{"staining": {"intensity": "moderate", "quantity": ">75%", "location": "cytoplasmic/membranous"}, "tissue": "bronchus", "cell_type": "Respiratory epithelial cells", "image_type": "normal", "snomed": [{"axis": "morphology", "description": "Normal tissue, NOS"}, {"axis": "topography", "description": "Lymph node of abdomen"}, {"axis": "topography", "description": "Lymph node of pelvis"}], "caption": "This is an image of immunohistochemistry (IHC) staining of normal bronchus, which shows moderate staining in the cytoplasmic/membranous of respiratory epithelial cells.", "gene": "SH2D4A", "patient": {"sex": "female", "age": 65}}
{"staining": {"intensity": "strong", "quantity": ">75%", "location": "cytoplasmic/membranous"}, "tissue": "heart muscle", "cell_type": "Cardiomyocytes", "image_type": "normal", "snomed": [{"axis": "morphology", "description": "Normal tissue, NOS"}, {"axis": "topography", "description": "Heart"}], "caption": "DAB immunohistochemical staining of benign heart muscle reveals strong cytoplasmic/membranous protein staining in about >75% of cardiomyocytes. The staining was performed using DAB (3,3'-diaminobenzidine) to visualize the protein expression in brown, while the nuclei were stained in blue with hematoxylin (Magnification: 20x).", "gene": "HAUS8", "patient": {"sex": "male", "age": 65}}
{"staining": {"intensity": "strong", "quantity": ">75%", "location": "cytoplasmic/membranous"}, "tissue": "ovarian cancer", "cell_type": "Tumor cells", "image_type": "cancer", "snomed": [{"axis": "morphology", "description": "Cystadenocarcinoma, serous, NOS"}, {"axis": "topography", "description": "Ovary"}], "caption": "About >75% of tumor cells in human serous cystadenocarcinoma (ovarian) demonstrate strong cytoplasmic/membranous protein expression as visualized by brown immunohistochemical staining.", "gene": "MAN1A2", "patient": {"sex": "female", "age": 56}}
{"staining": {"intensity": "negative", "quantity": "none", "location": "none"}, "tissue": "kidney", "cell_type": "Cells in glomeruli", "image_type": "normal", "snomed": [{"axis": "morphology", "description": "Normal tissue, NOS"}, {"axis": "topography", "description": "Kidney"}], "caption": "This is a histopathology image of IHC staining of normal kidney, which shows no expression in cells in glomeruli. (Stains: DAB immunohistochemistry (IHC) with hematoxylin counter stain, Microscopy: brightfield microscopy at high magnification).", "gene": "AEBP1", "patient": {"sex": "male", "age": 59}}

__WORK ITEM__
Return exactly the leading lines of the listing, stopping after the line in which "immunohistochemical staining of" occurs.

__SOLUTION__
{"staining": {"intensity": "moderate", "quantity": ">75%", "location": "cytoplasmic/membranous"}, "tissue": "bronchus", "cell_type": "Respiratory epithelial cells", "image_type": "normal", "snomed": [{"axis": "morphology", "description": "Normal tissue, NOS"}, {"axis": "topography", "description": "Lymph node of abdomen"}, {"axis": "topography", "description": "Lymph node of pelvis"}], "caption": "This is an image of immunohistochemistry (IHC) staining of normal bronchus, which shows moderate staining in the cytoplasmic/membranous of respiratory epithelial cells.", "gene": "SH2D4A", "patient": {"sex": "female", "age": 65}}
{"staining": {"intensity": "strong", "quantity": ">75%", "location": "cytoplasmic/membranous"}, "tissue": "heart muscle", "cell_type": "Cardiomyocytes", "image_type": "normal", "snomed": [{"axis": "morphology", "description": "Normal tissue, NOS"}, {"axis": "topography", "description": "Heart"}], "caption": "DAB immunohistochemical staining of benign heart muscle reveals strong cytoplasmic/membranous protein staining in about >75% of cardiomyocytes. The staining was performed using DAB (3,3'-diaminobenzidine) to visualize the protein expression in brown, while the nuclei were stained in blue with hematoxylin (Magnification: 20x).", "gene": "HAUS8", "patient": {"sex": "male", "age": 65}}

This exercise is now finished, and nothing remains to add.